4) Mental health benefits
A pilot study carried out in 2007 suggested that fish oils may help young people with behavioral problems, especially those with attention deficit hyperactivity disorder (ADHD).
The 8-week study demonstrated that children who consumed 8-16 grams of EPA and DHA per day, showed significant improvements in their behavior (rated by both their parents and the psychiatrist working with them).
5) Memory benefits
Omega-3 fatty acid intake can help improve working memory in healthy young adults, researchers reported in the journal PLOS One.

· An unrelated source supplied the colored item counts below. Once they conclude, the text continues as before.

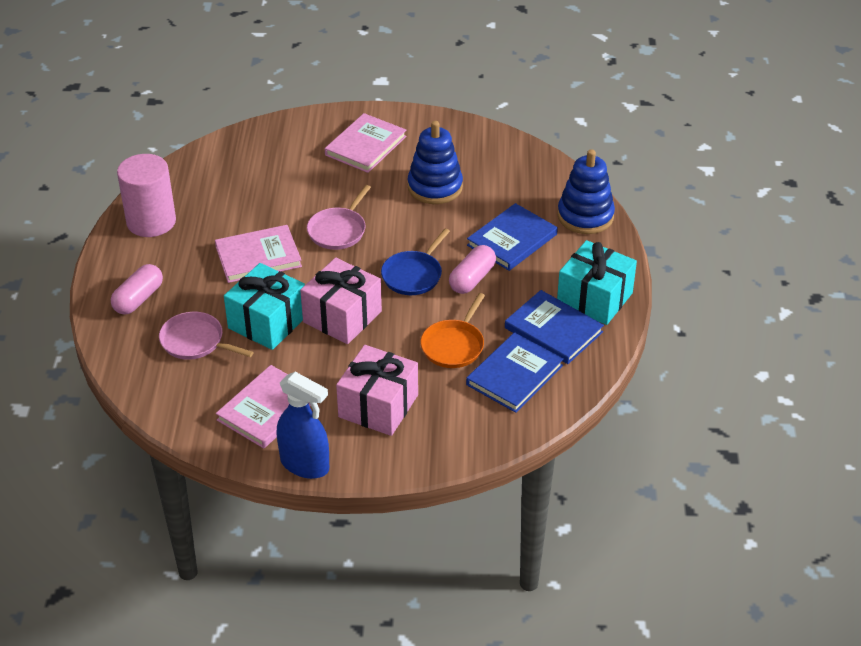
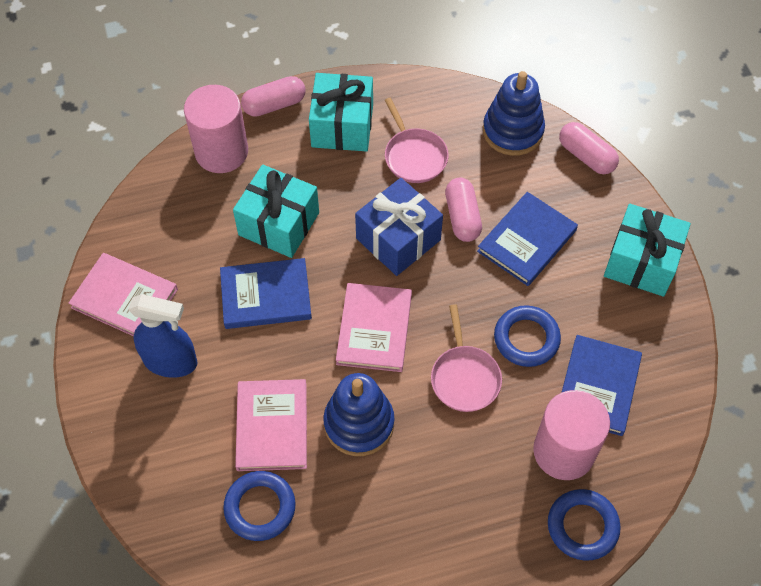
blue gift: 0 -> 1
blue pan: 1 -> 0
blue ring: 0 -> 3
orange pan: 1 -> 0
pink capsule: 2 -> 3
pink cylinder: 1 -> 2
pink gift: 2 -> 0
turquoise gift: 2 -> 3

However, the benefits of fish oils for cognitive function in older populations may be less impressive. A study by researchers at the University of Iowa suggested that high levels of omega-3 are of no benefit to cognitive decline in older women.
6) Heart benefits
Omega-3 fatty acids found in fish oils may protect the heart from mental stress.
A study study published in the American Journal of Physiology revealed that people who took fish oil supplements for longer than 1 month had improved cardiovascular function during mentally stressful tests.
7) Protection from Alzheimer’s disease
Claims were made for many years that regular fish oil consumption would help prevent people from developing Alzheimer’s disease. However, a major study in 2010 found that fish oils were no better than placebo at preventing Alzheimer’s.
In contrast, a study published in Neurology in 2007 reported that a diet high in fish, omega-3 oils, fruit, and vegetables reduced dementia and Alzheimer’s risk.
8) Protection from vision loss
Adequate dietary consumption of DHA protects people from age-related vision loss, Canadian researchers reported in the journal Investigative Ophthalmology & Visual Science.
A 2014 study published in the Journal of Neurology, Neurosurgery & Psychiatry claims epilepsy patients could reduce seizure frequency by consuming low doses of omega-3 fish oil every day.
The research team at the University of California-Los Angeles (UCLA) School of Medicine, says their findings may be particularly useful to epilepsy patients who no longer respond to medication.
10) Schizophrenia and psychotic disorders
In what was believed to be the first study of its kind, researchers revealed the omega-3 fatty acids found in fish oil may be effective for reducing the risk of psychosis.
The study, published in Nature Communications, details how a 12-week intervention with omega-3 supplements substantially reduced the long-term risk of developing psychotic disorders.
11) Benefits for the fetus
Omega-3 consumption may help boost fetal cognitive and motor development.
In a study published in 2008, scientists found that omega-3 consumption by the mother during the last 3 months of pregnancy improved the baby’s sensory, cognitive, and motor development.